> _BRIEF_
Look through the material below. Return exactly the lines from the one with "For each pixel u v, give camera depth d (metres)." through the one with "123 244 1798", both included.

◆ ◆ ◆ ◆ ◆ ◆ ◆

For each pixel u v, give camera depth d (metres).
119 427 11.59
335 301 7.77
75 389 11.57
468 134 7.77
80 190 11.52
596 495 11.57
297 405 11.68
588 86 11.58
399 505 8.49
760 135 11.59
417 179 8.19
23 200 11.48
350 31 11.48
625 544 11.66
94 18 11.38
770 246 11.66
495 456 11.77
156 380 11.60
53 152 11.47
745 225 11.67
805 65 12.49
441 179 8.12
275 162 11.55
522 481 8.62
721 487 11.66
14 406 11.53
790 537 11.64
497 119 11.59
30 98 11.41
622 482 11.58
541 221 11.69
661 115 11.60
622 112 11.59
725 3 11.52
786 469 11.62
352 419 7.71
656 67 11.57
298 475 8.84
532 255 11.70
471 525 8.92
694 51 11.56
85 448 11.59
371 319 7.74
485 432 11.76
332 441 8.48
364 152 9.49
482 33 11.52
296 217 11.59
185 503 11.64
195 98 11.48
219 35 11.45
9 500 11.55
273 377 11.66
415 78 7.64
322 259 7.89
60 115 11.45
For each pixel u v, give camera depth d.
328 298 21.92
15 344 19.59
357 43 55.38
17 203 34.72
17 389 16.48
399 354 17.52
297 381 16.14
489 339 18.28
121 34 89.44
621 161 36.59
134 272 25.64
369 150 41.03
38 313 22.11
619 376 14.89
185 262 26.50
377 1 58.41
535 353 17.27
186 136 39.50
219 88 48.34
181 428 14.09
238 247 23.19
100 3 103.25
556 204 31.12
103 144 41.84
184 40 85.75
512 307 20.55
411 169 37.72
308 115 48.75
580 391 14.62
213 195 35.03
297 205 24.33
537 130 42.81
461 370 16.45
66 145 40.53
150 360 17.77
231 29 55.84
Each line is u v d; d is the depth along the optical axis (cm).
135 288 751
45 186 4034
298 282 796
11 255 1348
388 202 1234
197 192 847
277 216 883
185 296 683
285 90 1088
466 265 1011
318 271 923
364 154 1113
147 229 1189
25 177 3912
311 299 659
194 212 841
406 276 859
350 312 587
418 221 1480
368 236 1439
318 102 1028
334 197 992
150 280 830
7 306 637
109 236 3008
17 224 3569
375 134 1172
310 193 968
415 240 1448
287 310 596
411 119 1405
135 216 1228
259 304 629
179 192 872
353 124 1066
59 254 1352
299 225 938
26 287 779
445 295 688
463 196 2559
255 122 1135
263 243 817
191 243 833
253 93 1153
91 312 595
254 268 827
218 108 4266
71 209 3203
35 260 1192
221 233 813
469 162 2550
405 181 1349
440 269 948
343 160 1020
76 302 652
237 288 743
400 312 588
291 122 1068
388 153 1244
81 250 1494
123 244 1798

◆ ◆ ◆ ◆ ◆ ◆ ◆

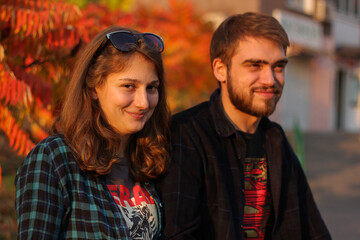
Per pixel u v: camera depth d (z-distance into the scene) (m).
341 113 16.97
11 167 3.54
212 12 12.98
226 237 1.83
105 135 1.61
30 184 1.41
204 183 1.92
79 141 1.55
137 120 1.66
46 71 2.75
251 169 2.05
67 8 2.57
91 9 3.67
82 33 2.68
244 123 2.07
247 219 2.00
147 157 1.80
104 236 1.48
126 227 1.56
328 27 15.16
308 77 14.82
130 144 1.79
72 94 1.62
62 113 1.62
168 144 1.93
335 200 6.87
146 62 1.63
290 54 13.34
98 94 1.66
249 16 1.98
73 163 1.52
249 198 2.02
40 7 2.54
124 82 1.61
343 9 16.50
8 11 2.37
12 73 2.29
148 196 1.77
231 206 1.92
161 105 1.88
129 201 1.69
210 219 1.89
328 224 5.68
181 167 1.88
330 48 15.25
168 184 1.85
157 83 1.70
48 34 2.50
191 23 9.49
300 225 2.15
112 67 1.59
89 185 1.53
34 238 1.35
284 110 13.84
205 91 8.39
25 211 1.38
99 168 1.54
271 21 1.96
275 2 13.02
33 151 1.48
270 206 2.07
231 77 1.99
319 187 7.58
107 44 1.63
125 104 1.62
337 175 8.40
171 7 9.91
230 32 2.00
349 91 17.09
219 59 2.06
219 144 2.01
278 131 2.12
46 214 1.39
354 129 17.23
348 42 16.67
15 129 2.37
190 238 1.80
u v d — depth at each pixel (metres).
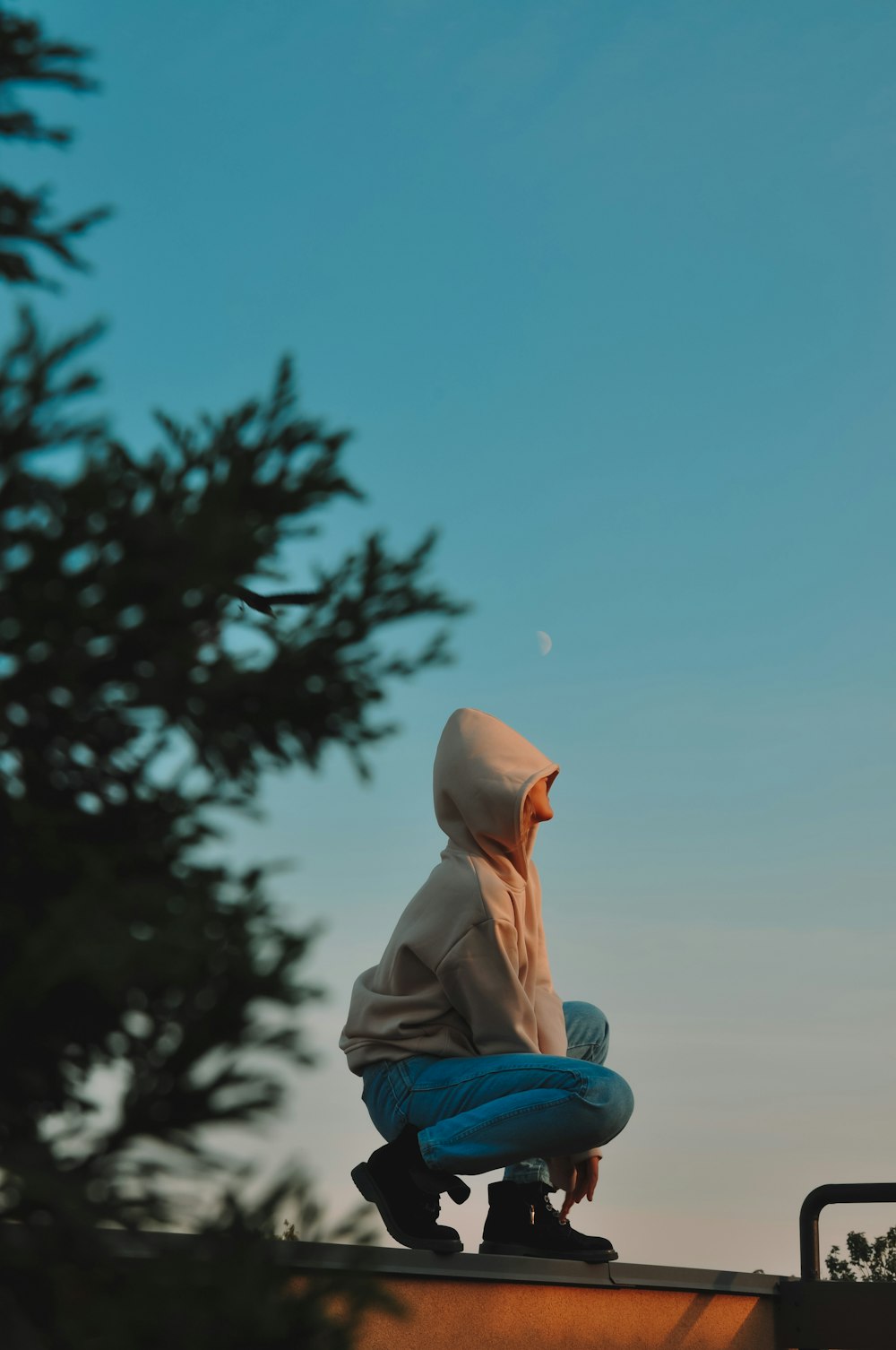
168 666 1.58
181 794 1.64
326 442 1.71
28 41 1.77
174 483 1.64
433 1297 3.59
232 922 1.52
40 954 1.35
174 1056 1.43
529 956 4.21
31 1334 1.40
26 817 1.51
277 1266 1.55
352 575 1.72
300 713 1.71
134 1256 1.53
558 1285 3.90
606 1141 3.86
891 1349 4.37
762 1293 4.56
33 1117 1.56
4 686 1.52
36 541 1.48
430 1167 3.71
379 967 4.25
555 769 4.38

◆ ◆ ◆ ◆ ◆ ◆ ◆

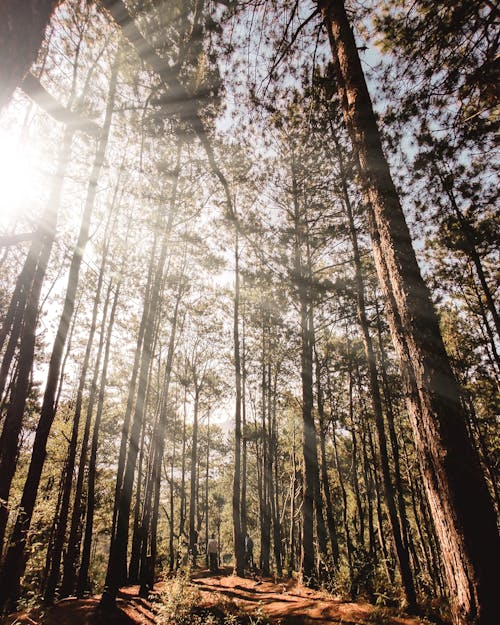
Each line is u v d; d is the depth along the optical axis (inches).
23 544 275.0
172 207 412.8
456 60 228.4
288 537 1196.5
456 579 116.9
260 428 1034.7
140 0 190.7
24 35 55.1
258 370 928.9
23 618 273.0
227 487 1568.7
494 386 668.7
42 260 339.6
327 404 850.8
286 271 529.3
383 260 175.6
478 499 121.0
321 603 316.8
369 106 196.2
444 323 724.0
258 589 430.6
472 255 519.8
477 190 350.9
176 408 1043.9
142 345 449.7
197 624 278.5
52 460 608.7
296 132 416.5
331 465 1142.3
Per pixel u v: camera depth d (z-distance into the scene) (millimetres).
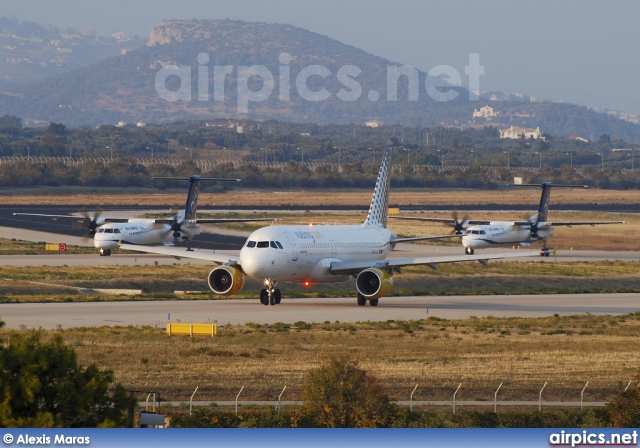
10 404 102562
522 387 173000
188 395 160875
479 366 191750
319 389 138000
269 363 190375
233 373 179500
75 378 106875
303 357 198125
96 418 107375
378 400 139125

◆ ◆ ◆ ◆ ◆ ◆ ◆

> _SOLUTION TO THIS PROBLEM_
For each pixel u v, give camera depth d (metres).
119 427 11.59
335 301 7.77
75 389 11.57
468 134 7.77
80 190 11.52
596 495 11.57
297 405 11.68
588 86 11.58
399 505 8.49
760 135 11.59
417 179 8.19
23 200 11.48
350 31 11.48
625 544 11.66
94 18 11.38
770 246 11.66
495 456 11.77
156 380 11.60
53 152 11.47
745 225 11.67
805 65 12.49
441 179 8.12
275 162 11.55
522 481 8.62
721 487 11.66
14 406 11.53
790 537 11.64
497 119 11.59
30 98 11.41
622 482 11.58
541 221 11.69
661 115 11.60
622 112 11.59
725 3 11.52
786 469 11.62
352 419 7.71
656 67 11.57
298 475 8.84
532 255 11.70
471 525 8.92
694 51 11.56
85 448 11.59
371 319 7.74
485 432 11.76
332 441 8.48
364 152 9.49
482 33 11.52
296 217 11.59
185 503 11.64
195 98 11.48
219 35 11.45
9 500 11.55
273 377 11.66
415 78 7.64
322 259 7.89
60 115 11.45
For each pixel u v, give camera depth d.
328 298 21.92
15 344 19.59
357 43 55.38
17 203 34.72
17 389 16.48
399 354 17.52
297 381 16.14
489 339 18.28
121 34 89.44
621 161 36.59
134 272 25.64
369 150 41.03
38 313 22.11
619 376 14.89
185 262 26.50
377 1 58.41
535 353 17.27
186 136 39.50
219 88 48.34
181 428 14.09
238 247 23.19
100 3 103.25
556 204 31.12
103 144 41.84
184 40 85.75
512 307 20.55
411 169 37.72
308 115 48.75
580 391 14.62
213 195 35.03
297 205 24.33
537 130 42.81
461 370 16.45
66 145 40.53
150 360 17.77
231 29 55.84
Each line is u v d; d is the depth along the optical axis (cm).
135 288 751
45 186 4034
298 282 796
11 255 1348
388 202 1234
197 192 847
277 216 883
185 296 683
285 90 1088
466 265 1011
318 271 923
364 154 1113
147 229 1189
25 177 3912
311 299 659
194 212 841
406 276 859
350 312 587
418 221 1480
368 236 1439
318 102 1028
334 197 992
150 280 830
7 306 637
109 236 3008
17 224 3569
375 134 1172
310 193 968
415 240 1448
287 310 596
411 119 1405
135 216 1228
259 304 629
179 192 872
353 124 1066
59 254 1352
299 225 938
26 287 779
445 295 688
463 196 2559
255 122 1135
263 243 817
191 243 833
253 93 1153
91 312 595
254 268 827
218 108 4266
71 209 3203
35 260 1192
221 233 813
469 162 2550
405 181 1349
440 269 948
343 160 1020
76 302 652
237 288 743
400 312 588
291 122 1068
388 153 1244
81 250 1494
123 244 1798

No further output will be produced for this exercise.